--- WORK INSTRUCTIONS ---
Show all the lines in the data below that include the word "linecap".

--- SOURCE INFORMATION ---
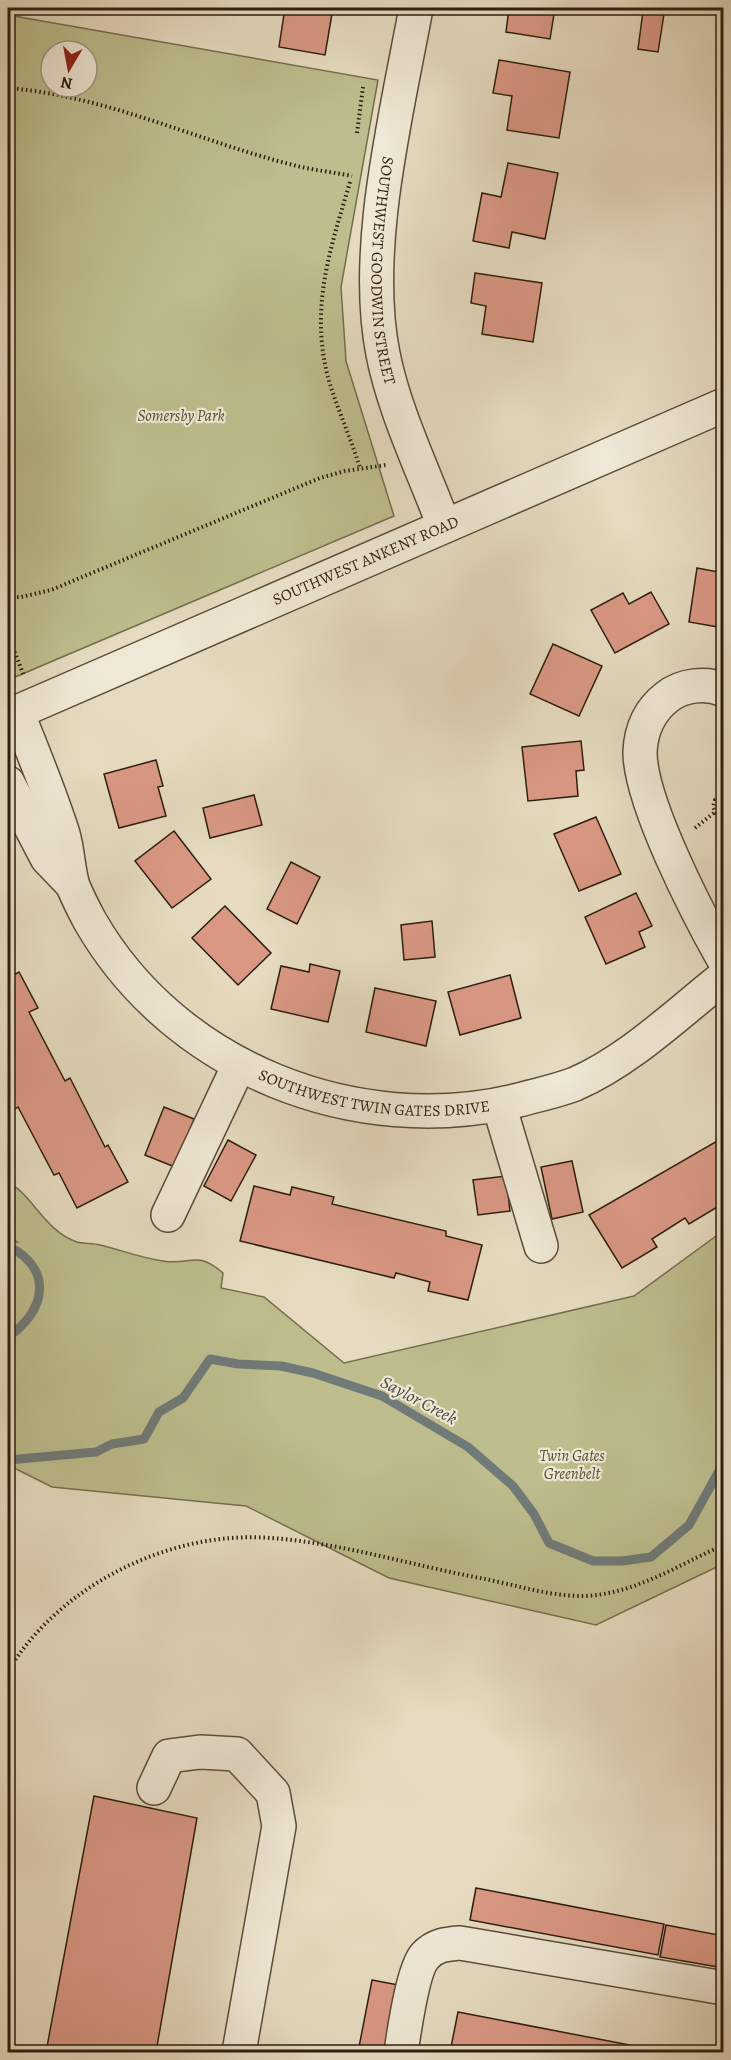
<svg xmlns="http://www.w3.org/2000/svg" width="731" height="2060" font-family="Alegreya,serif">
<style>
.green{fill:#bdbd8d;stroke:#756e4e;stroke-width:1.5;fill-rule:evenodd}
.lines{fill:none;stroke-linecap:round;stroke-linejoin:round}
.stream{stroke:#707a78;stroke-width:9}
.building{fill:#da9884;stroke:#2d1e0e;stroke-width:1.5}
.minor-casing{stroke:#5b4d3a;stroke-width:36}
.path{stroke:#2d1e0e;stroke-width:4;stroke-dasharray:1.5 3;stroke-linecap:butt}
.minor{stroke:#efe8d6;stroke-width:33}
.labels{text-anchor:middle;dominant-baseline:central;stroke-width:4.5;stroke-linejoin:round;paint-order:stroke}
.street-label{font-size:16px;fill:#2d1e0e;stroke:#efe8d6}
.park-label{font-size:16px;font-style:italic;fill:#584e34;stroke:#efe8d6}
.water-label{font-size:18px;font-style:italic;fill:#4e4c43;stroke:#efe8d6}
</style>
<rect width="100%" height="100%" fill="#e6dbc0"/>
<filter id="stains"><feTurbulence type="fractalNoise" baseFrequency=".00333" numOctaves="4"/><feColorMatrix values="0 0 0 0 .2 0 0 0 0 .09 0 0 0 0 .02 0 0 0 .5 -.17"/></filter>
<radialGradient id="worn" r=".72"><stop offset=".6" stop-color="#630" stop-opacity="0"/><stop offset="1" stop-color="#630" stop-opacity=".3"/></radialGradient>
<g class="green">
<path d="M 8,15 L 378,80 L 341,287 L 346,361 L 394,516 L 8,680 ZM 51,51 L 87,51 L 87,87 L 51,87 Z"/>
<path d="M 8,1183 C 30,1191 45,1232 77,1242 C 84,1244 93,1243 100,1245 C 121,1250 141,1258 163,1261 C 191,1266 195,1249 223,1273 L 221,1288 L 264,1297 L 344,1363 L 634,1296 L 723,1231 L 723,1564 L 596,1625 L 389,1578 L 246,1506 L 52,1487 L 8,1465 L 8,1241 L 17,1242 L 8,1235 Z"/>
</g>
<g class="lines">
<g class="stream">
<path d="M 8,1246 C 54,1269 46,1311 8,1337"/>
<path d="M 8,1460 L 96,1452 L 112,1444 L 144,1439 L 159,1412 L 183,1398 L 210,1359 L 238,1364 L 281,1366 L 313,1373 L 382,1396 L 468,1447 L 513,1486 L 534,1514 L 549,1543 L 593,1561 L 622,1561 L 651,1557 L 689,1525 L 724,1462"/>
</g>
</g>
<g class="building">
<path d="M 285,8 L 333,8 L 325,55 L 279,47 Z"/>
<path d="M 509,8 L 555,8 L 550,39 L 506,32 Z"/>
<path d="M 643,11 L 664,14 L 658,52 L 638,49 Z"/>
<path d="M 499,60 L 570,72 L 559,138 L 507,130 L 512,96 L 493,93 Z"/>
<path d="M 508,163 L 558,173 L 545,239 L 512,232 L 509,248 L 473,241 L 482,193 L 501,197 Z"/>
<path d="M 475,273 L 542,283 L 533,342 L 482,334 L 486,306 L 471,303 Z"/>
<path d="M 697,568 L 724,573 L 724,628 L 689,622 Z"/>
<path d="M 651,592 L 669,624 L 615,653 L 591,610 L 623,593 L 629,604 Z"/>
<path d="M 553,644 L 602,666 L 579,716 L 530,694 Z"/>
<path d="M 581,741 L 584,770 L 576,771 L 578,796 L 528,801 L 522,747 Z"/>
<path d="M 156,760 L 163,786 L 158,787 L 166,816 L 119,828 L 104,774 Z"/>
<path d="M 254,795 L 262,825 L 210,838 L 203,808 Z"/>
<path d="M 596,817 L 621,874 L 579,891 L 554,834 Z"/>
<path d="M 174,831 L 211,879 L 172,908 L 135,861 Z"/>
<path d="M 291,862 L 320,877 L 297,924 L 267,909 Z"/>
<path d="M 636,893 L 652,926 L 639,932 L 645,947 L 606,964 L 585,917 Z"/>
<path d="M 225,906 L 271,953 L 238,985 L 192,938 Z"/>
<path d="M 432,921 L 435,957 L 404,960 L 401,925 Z"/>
<path d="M 310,964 L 340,971 L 328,1022 L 271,1009 L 281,966 L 309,972 Z"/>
<path d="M 8,968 L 12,976 L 19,972 L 38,1008 L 29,1012 L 65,1081 L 70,1078 L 105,1147 L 108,1145 L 128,1182 L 77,1208 L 59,1173 L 54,1175 L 18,1107 L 15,1109 L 8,1095 Z"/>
<path d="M 510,975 L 521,1018 L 460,1035 L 448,992 Z"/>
<path d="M 375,988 L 436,1001 L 426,1046 L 366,1032 Z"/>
<path d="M 164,1107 L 194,1119 L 175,1167 L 145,1155 Z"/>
<path d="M 724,1137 L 724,1203 L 689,1224 L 685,1218 L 652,1239 L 657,1247 L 622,1268 L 589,1215 Z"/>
<path d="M 228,1140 L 256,1155 L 231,1201 L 204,1186 Z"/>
<path d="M 572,1161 L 583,1212 L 552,1219 L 541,1167 Z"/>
<path d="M 506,1176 L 510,1211 L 478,1215 L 473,1180 Z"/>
<path d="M 254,1186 L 290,1195 L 292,1187 L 334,1197 L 332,1204 L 446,1231 L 446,1236 L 482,1245 L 468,1300 L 428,1291 L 430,1282 L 396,1273 L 394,1278 L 240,1241 Z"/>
<path d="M 94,1796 L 197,1818 L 156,2052 L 46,2052 Z"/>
<path d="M 476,1888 L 664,1924 L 658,1955 L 470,1920 Z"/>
<path d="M 666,1925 L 724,1936 L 724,1968 L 660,1957 Z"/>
<path d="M 372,1980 L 404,1986 L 391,2052 L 358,2052 Z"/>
<path d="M 458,2012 L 666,2052 L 450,2052 Z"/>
</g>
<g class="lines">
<defs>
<g id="minor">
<path id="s1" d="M 416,8 C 397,113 362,249 383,354 C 394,411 424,472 444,526"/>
<path d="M 724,690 C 706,682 682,685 667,697 C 649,711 641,730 640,752 C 640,802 698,914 724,960"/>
<path id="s2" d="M 17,712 C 33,752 50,793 63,834 C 68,851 68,870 73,886 C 78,898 84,910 90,921 C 174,1068 356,1140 519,1100 C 537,1095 557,1091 575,1084 C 630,1060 677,1014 724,977"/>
<path id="s3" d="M 8,716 L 724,405"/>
<path d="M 8,783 L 47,858 L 72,884"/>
<path d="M 499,1105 L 541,1246"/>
<path d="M 168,1215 L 239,1065"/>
<path d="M 154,1788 L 169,1756 L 200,1752 L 237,1754 L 273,1793 L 279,1826 L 239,2052"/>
<path d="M 401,2052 C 404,2032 413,1969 425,1956 C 435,1945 446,1944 460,1943 L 724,1988"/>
</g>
</defs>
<use href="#minor" class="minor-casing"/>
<g class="path">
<path d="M 8,88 C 107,96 198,141 293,165 C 312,170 332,172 352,176"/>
<path d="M 357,133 L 363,87"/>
<path d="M 350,182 C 330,250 309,309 329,381 C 338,410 351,439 360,468"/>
<path d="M 8,597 L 21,597 L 51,590 L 320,478 L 345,471 L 386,465"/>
<path d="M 8,635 L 24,676"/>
<path d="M 724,797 L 715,800 L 713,807 L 716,813 L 724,814"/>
<path d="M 695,828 L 715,812"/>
<path d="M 8,1671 C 60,1585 170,1530 271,1538 C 341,1543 411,1565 480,1578 C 517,1585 560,1600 597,1595 C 643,1589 682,1563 724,1545"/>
</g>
<use href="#minor" class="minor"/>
</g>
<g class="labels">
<g class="street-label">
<text stroke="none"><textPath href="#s1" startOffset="266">SOUTHWEST GOODWIN STREET</textPath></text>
<text stroke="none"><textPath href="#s3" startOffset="390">SOUTHWEST ANKENY ROAD</textPath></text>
<text stroke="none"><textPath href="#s2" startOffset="572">SOUTHWEST TWIN GATES DRIVE</textPath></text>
</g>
<g class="park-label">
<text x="181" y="416">Somersby Park</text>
<text x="572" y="1456">Twin Gates<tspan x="572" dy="18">Greenbelt</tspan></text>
</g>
<g class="water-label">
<text transform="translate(419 1400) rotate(28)">Saylor Creek</text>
</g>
</g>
<rect width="731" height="2060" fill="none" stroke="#e6dbc0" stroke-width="30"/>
<rect x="9" y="9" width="713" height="2042" fill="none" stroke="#2d1e0e" stroke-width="3"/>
<rect x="15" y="15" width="701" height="2030" fill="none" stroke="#2d1e0e" stroke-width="1.5"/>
<g transform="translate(69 69) rotate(190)"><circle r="28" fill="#efe8d6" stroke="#a19786" stroke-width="1.5"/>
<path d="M0-4.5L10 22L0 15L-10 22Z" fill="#8f2418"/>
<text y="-9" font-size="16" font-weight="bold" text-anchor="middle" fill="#2d1e0e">N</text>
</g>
<rect width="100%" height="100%" filter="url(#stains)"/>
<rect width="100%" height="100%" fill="url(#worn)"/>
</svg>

--- EXERCISE ANSWER ---
.lines{fill:none;stroke-linecap:round;stroke-linejoin:round}
.path{stroke:#2d1e0e;stroke-width:4;stroke-dasharray:1.5 3;stroke-linecap:butt}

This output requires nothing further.